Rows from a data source
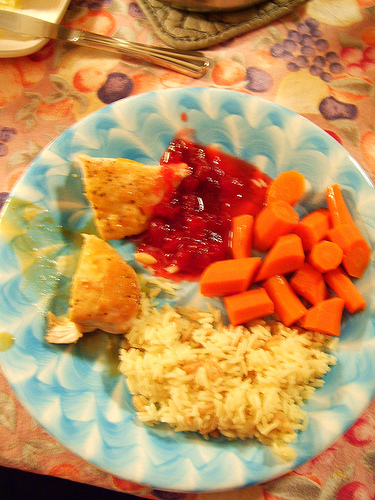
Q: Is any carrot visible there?
A: Yes, there are carrots.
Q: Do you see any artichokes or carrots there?
A: Yes, there are carrots.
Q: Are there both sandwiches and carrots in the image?
A: No, there are carrots but no sandwiches.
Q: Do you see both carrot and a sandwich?
A: No, there are carrots but no sandwiches.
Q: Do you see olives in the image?
A: No, there are no olives.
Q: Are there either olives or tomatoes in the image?
A: No, there are no olives or tomatoes.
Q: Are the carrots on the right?
A: Yes, the carrots are on the right of the image.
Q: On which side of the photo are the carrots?
A: The carrots are on the right of the image.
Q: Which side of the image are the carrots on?
A: The carrots are on the right of the image.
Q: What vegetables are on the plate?
A: The vegetables are carrots.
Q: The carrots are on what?
A: The carrots are on the plate.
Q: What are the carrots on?
A: The carrots are on the plate.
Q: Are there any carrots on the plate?
A: Yes, there are carrots on the plate.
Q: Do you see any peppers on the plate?
A: No, there are carrots on the plate.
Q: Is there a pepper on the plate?
A: No, there are carrots on the plate.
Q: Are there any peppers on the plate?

§ Work required
Present the rows above as a numbered list, skipping any blank lines and leaving out the pictures.

§ Correct output
1. Q: Is any carrot visible there?
2. A: Yes, there are carrots.
3. Q: Do you see any artichokes or carrots there?
4. A: Yes, there are carrots.
5. Q: Are there both sandwiches and carrots in the image?
6. A: No, there are carrots but no sandwiches.
7. Q: Do you see both carrot and a sandwich?
8. A: No, there are carrots but no sandwiches.
9. Q: Do you see olives in the image?
10. A: No, there are no olives.
11. Q: Are there either olives or tomatoes in the image?
12. A: No, there are no olives or tomatoes.
13. Q: Are the carrots on the right?
14. A: Yes, the carrots are on the right of the image.
15. Q: On which side of the photo are the carrots?
16. A: The carrots are on the right of the image.
17. Q: Which side of the image are the carrots on?
18. A: The carrots are on the right of the image.
19. Q: What vegetables are on the plate?
20. A: The vegetables are carrots.
21. Q: The carrots are on what?
22. A: The carrots are on the plate.
23. Q: What are the carrots on?
24. A: The carrots are on the plate.
25. Q: Are there any carrots on the plate?
26. A: Yes, there are carrots on the plate.
27. Q: Do you see any peppers on the plate?
28. A: No, there are carrots on the plate.
29. Q: Is there a pepper on the plate?
30. A: No, there are carrots on the plate.
31. Q: Are there any peppers on the plate?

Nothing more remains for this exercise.